Please read the following:

Optional Reading

On the topic of edit session data, you may find this article’s careful usage of this data type interesting:

  • R. Stuart Geiger and Aaron Halfaker. “Using Edit Sessions to Measure Participation in Wikipedia.” CSCW 2013. [Link]

Tasks

Complete the following tasks:

  • Read the companion webpage for the Edit Wars paper and download/analyze the following contents: WikiWarMonitor. Pay careful attention to:
    • ‘Light-dump’ data, the intermediate data the authors use to identify edit wars.
    • The script that transforms wikipedia dump data to light dump data.
    • The script that computes the M-Statistic.
  • There are two articles contained in two files in the location /teams/DSC180A_FA20_A00/b03onlinecommunities/testdata.
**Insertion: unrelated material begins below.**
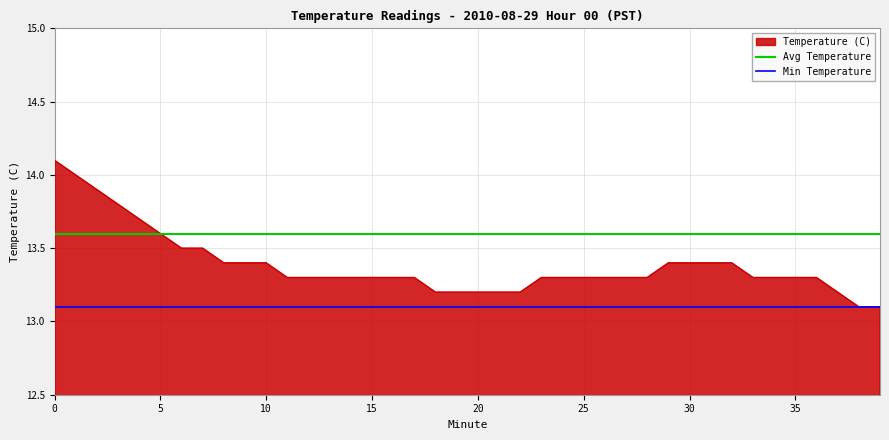

Rank the series by their average value, from highest to lowest.

Avg Temperature, Temperature (C), Min Temperature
One of the files is the wikipedia edit dump format, while the other is in light-dump format. Look at the contents and identify the reversions in the light-dump data with the actual change in text in the XML (you may find it useful to look at the articles in the browser, as well). Write code that translates wikipedia edit data into light dump data. Hint: you can use hashing to tell if contents of two articles are exactly the same.

Weekly Questions

Answer the following questions:

  • How to the authors of Edit Wars define ‘contraversiality’ in wikipedia edits? Give two answers:
    1. an answer that is understandable to a general audience,
    2. an answer that is precise enough to translate into code.
  • Give an obvservation you found interesting in the wikipedia policy on edit wars. Try to give an observation relevant to the Edit Wars paper.
  • In the test data, how often does a reversion (as defined in the light-dump data) have the word ‘revert’ in the ‘comment’ field of the XML?